▸ Task requirements:
Give back exactly the lines from the start of the entries below to the line holding "domek (887, 309, 1000, 427)", that line included, and leave every picture out.

▸ Colored object listings:
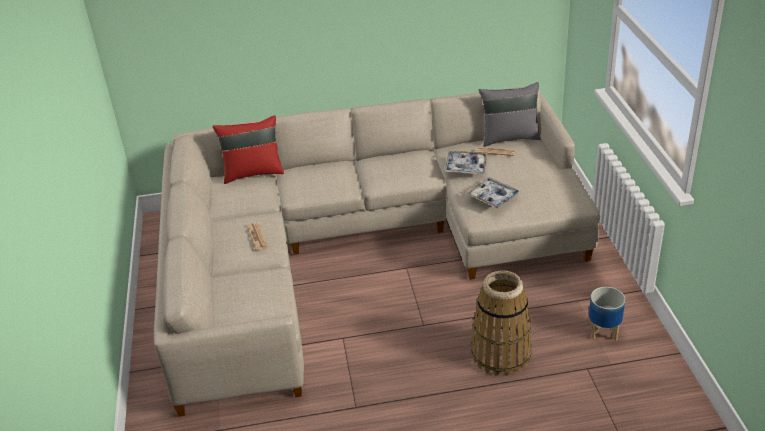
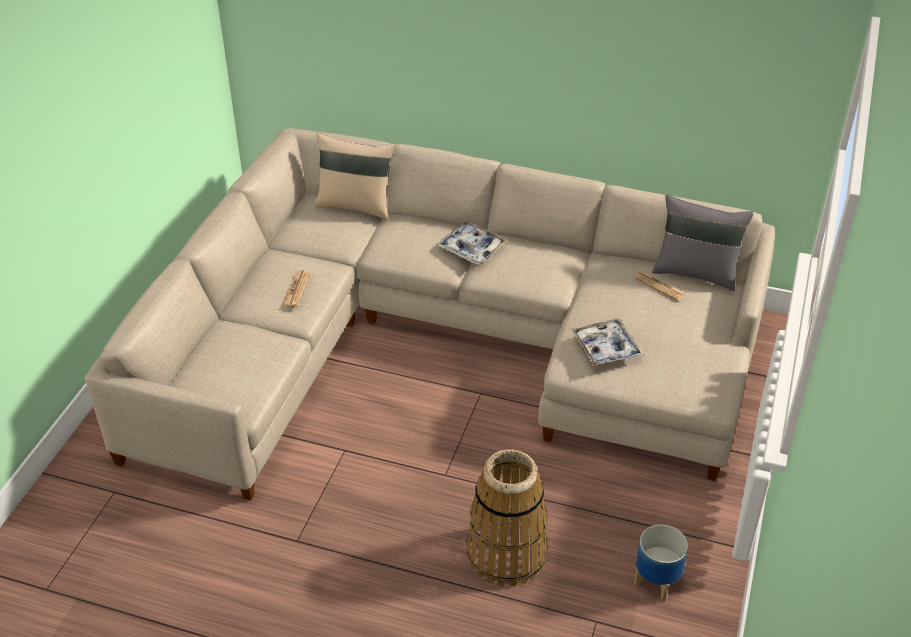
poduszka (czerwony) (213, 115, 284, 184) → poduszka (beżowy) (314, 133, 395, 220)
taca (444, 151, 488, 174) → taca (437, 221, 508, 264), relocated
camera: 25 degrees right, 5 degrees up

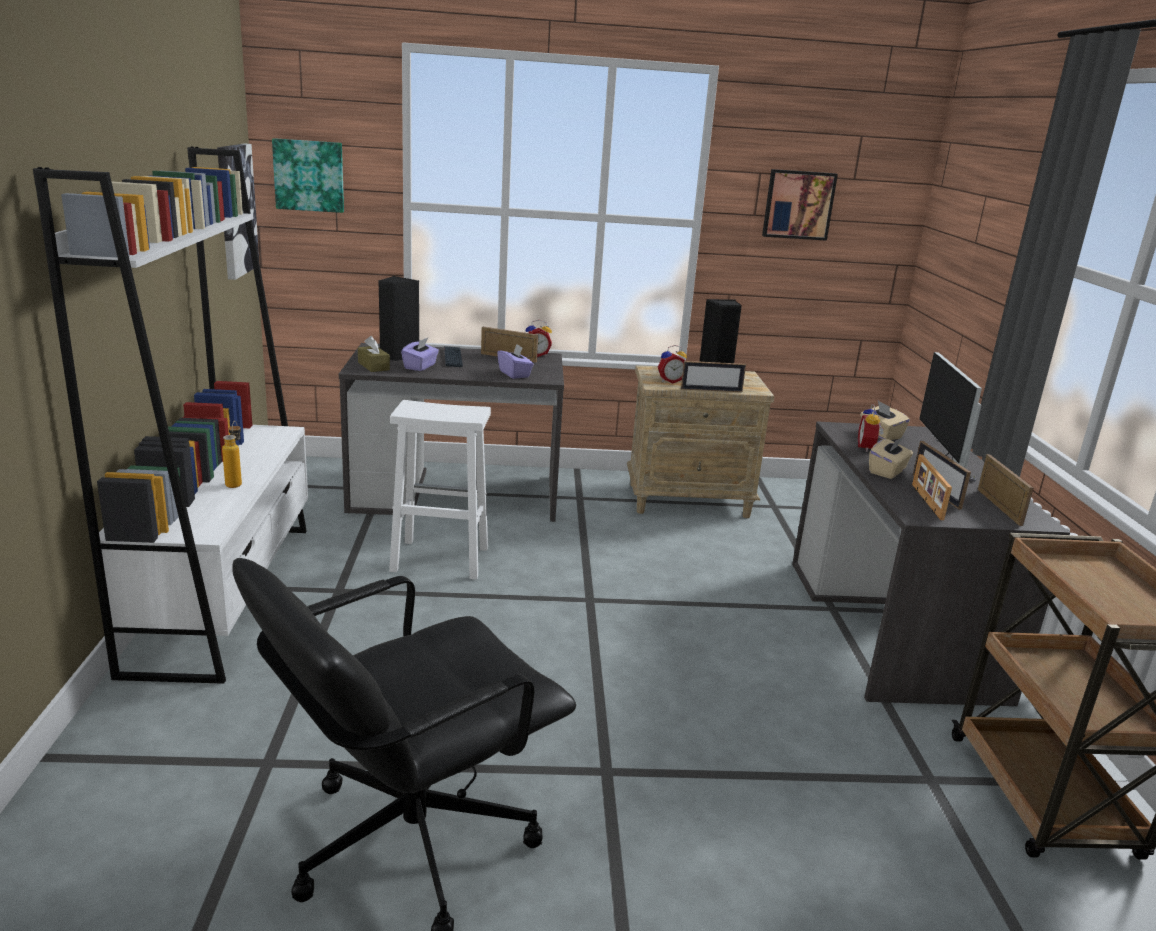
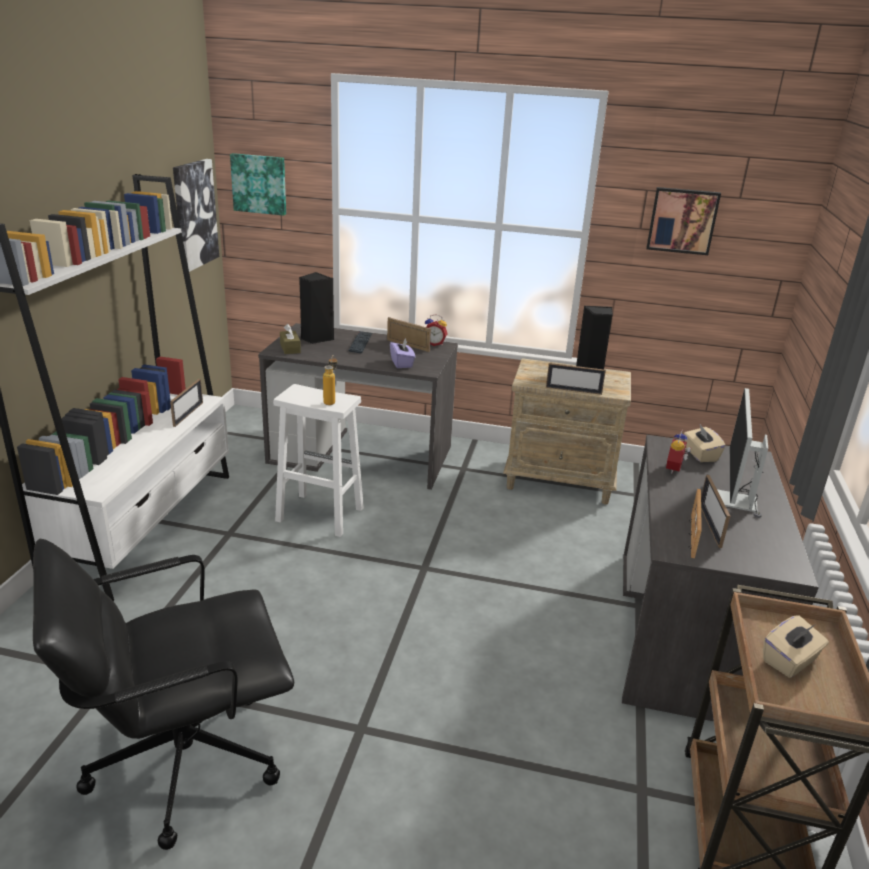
pudełko chusteczek (fioletowy) (401, 338, 439, 371) → -
budzik (658, 345, 687, 383) → -
butelka (222, 421, 242, 488) → butelka (323, 355, 337, 405), relocated
pudełko chusteczek (beżowy) (869, 437, 913, 479) → pudełko chusteczek (beżowy) (763, 615, 829, 678), relocated
ramka na zdjęcie (978, 454, 1034, 526) → ramka na zdjęcie (170, 379, 203, 427), relocated
camera: 15 degrees right, 5 degrees up

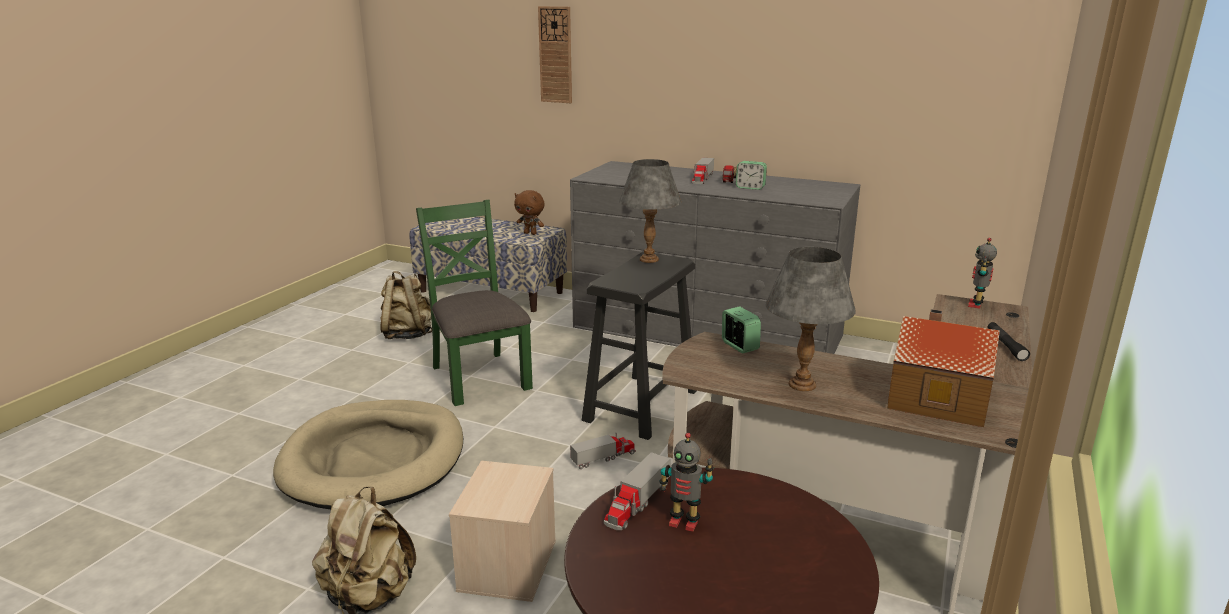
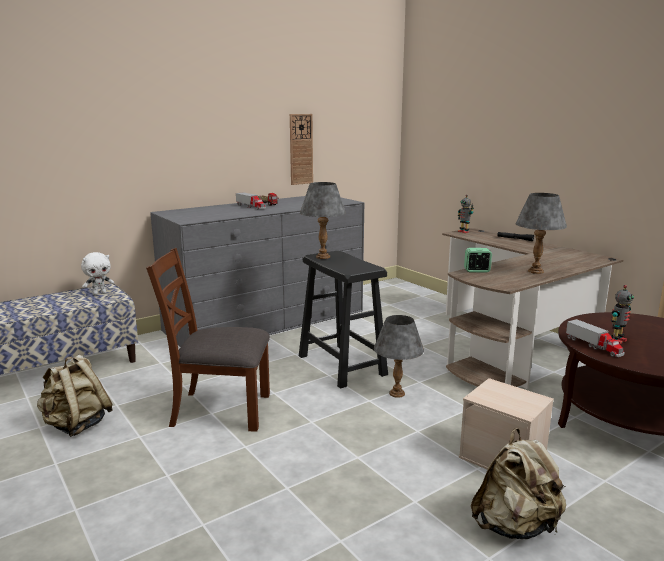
zegar ścienny (538, 6, 572, 103) → zegar ścienny (290, 114, 313, 185), relocated
budzik (736, 161, 767, 190) → -
pluszak (brązowy) (514, 190, 545, 235) → pluszak (biały) (81, 252, 114, 295)
krzesło (zielony) (416, 199, 533, 406) → krzesło (brązowy) (146, 248, 270, 432)
domek (887, 309, 1000, 427) → -
legowisko (beżowy) (273, 400, 463, 509) → -
ciężarówka zabawkowa (570, 432, 636, 469) → lampa stołowa (szary) (374, 315, 424, 398)
camera: 60 degrees left, 5 degrees down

▸ Final answer:
poduszka (czerwony) (213, 115, 284, 184) → poduszka (beżowy) (314, 133, 395, 220)
taca (444, 151, 488, 174) → taca (437, 221, 508, 264), relocated
camera: 25 degrees right, 5 degrees up

pudełko chusteczek (fioletowy) (401, 338, 439, 371) → -
budzik (658, 345, 687, 383) → -
butelka (222, 421, 242, 488) → butelka (323, 355, 337, 405), relocated
pudełko chusteczek (beżowy) (869, 437, 913, 479) → pudełko chusteczek (beżowy) (763, 615, 829, 678), relocated
ramka na zdjęcie (978, 454, 1034, 526) → ramka na zdjęcie (170, 379, 203, 427), relocated
camera: 15 degrees right, 5 degrees up

zegar ścienny (538, 6, 572, 103) → zegar ścienny (290, 114, 313, 185), relocated
budzik (736, 161, 767, 190) → -
pluszak (brązowy) (514, 190, 545, 235) → pluszak (biały) (81, 252, 114, 295)
krzesło (zielony) (416, 199, 533, 406) → krzesło (brązowy) (146, 248, 270, 432)
domek (887, 309, 1000, 427) → -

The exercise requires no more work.